> **To-do item**
Every entry is to be reproduced word for word, but the images are not.

> **Input material**
- Opening Delimiter -

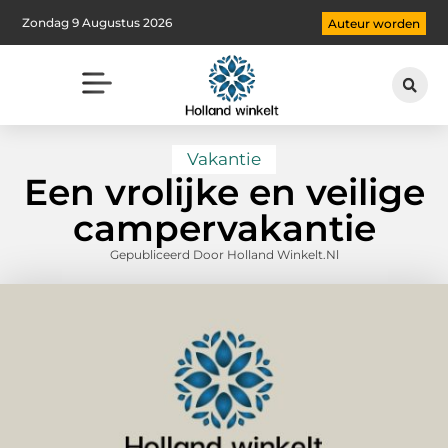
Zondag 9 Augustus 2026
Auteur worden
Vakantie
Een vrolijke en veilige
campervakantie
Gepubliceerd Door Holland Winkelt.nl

- Closing Delimiter -

> **Solution**
Zondag 9 Augustus 2026
Auteur worden
Vakantie
Een vrolijke en veilige
campervakantie
Gepubliceerd Door Holland Winkelt.nl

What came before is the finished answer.